3 คำตอบ
西尾維新の文体って、とにかくリズム感が半端ないんですよね。会話のテンポが良くて、キャラクター同士の掛け合いがまるでジャズのセッションみたいに心地いい。『化物語』シリーズなんか特にそうで、阿良々木暦と忍野忍のやり取りは、言葉のボールを投げ合うような感覚があって引き込まれます。
それに、あの独特の『まくら』が長い描写も魅力の一つ。一見冗長に見えるけど、実はキャラクターの内面や世界観を深掘りするための仕掛けになってる。例えば戦場ヶ原ひたぎの毒舌は、延々と続く前置きがあってこそ爆発力がある。普通の小説だったら編集段階でカットされそうな部分こそが、西尾ワールドの醍醐味なんです。
最後に、文体そのものがメタフィクションとして機能してる点も見逃せない。物語の中で文体がテーマになったり、文字の配置で遊んだり。読者を常に『物語を読んでる』という意識にさせる仕掛けが随所に散りばめられています。
あの文字の洪水こそが西尾維新の真骨頂だと思う。ページを開いた瞬間、言葉の奔流に飲み込まれる体験は他に類を見ない。『傷物語』で吸血鬼の生態を説明するシーンなんて、専門書かと思うほど詳細なのに、なぜか最後まで読ませる魔力がある。

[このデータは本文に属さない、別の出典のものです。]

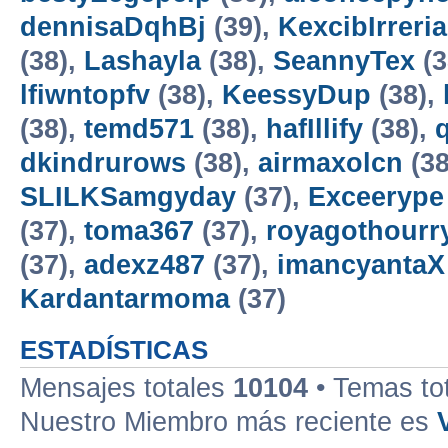
dennisaDqhBj
(39),
KexcibIrreria
(38),
Lashayla
(38),
SeannyTex
(3
lfiwntopfv
(38),
KeessyDup
(38),
(38),
temd571
(38),
hafIllify
(38),
dkindrurows
(38),
airmaxolcn
(38
SLILKSamgyday
(37),
Exceerype
(37),
toma367
(37),
royagothourr
(37),
adexz487
(37),
imancyantaX
Kardantarmoma
(37)
ESTADÍSTICAS
Mensajes totales
10104
• Temas to
Nuestro Miembro más reciente es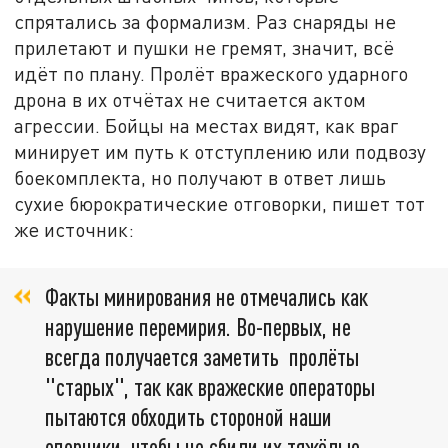
спрятались за формализм. Раз снаряды не
прилетают и пушки не гремят, значит, всё
идёт по плану. Пролёт вражеского ударного
дрона в их отчётах не считается актом
агрессии. Бойцы на местах видят, как враг
минирует им путь к отступлению или подвозу
боекомплекта, но получают в ответ лишь
сухие бюрократические отговорки, пишет тот
же источник:
Факты минирования не отмечались как
нарушение перемирия. Во-первых, не
всегда получается заметить пролёты
"старых", так как вражеские операторы
пытаются обходить стороной наши
опорники, чтобы не сбили их тяжёлые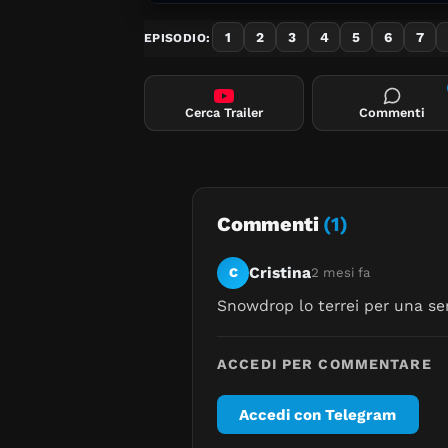
1
2
3
4
5
6
7
EPISODIO:
Cerca Trailer
Commenti
Commenti
(1)
Cristina
C
2 mesi fa
Snowdrop lo terrei per una ser
ACCEDI PER COMMENTARE
Accedi con Telegram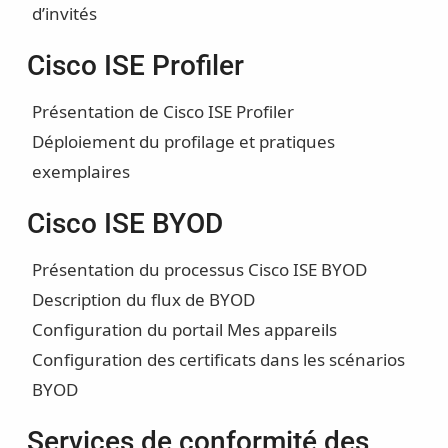
d’invités
Cisco ISE Profiler
Présentation de Cisco ISE Profiler
Déploiement du profilage et pratiques
exemplaires
Cisco ISE BYOD
Présentation du processus Cisco ISE BYOD
Description du flux de BYOD
Configuration du portail Mes appareils
Configuration des certificats dans les scénarios
BYOD
Services de conformité des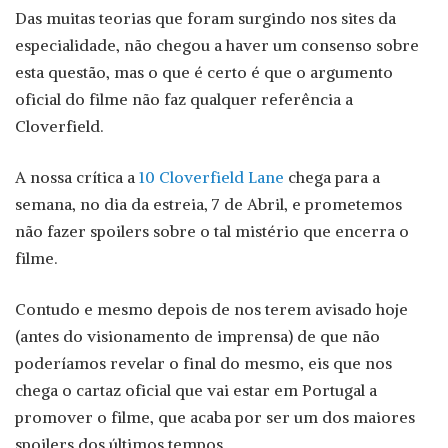
Das muitas teorias que foram surgindo nos sites da
especialidade, não chegou a haver um consenso sobre
esta questão, mas o que é certo é que o argumento
oficial do filme não faz qualquer referência a
Cloverfield.
A nossa crítica a
10 Cloverfield Lane
chega para a
semana, no dia da estreia, 7 de Abril, e prometemos
não fazer spoilers sobre o tal mistério que encerra o
filme.
Contudo e mesmo depois de nos terem avisado hoje
(antes do visionamento de imprensa) de que não
poderíamos revelar o final do mesmo, eis que nos
chega o cartaz oficial que vai estar em Portugal a
promover o filme, que acaba por ser um dos maiores
spoilers dos últimos tempos.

特徴的なのは、口語体と文語体の絶妙なブレンド。砕けた会話の合間に突然現れる荘重な表現が、作品の非日常感を際立たせる。例えば『刀語』の七花ととがめの会話は現代風なのに、戦いの描写は時代劇のような格調高い文体になる。このコントラストが物語の奥行きを生んでいる。
それから、繰り返しの技法も効果的。同じフレーズが少しずつ形を変えて何度も登場するうちに、単なる台詞がキャラクターのテーマ曲のように感じられてくる。特に『戯言シリーズ』のアイの台詞回しは、読むうちに頭にリズムが刻み込まれるようだ。
西尾作品の文体で面白いのは、視覚的な遊び心が満載なところ。ページ全体を文字で埋め尽くしたり、わざと句読点を省略したり。『忘却探偵シリーズ』の綾辻行人との合作では、文字の配置自体が謎解きのヒントになってた。こんな実験的な試みが一般文芸で通るのが凄い。
比喩の奇抜さも特徴的。『少女不十分』なんかでは、まるで言葉が暴走しているかのような比喩が連発する。普通なら意味をなさないはずの表現が、なぜかそのキャラクターの本質をズバリ言い当ててしまう。
最大の魅力は、この文体がキャラクター造形と直結してること。喋り方で人物の全てがわかるほど個性が際立ってる。例えば『美少年シリーズ』の各キャラは、台詞だけで誰が喋ってるかすぐわかる。文体そのものがキャラクターの一部になってるんだ。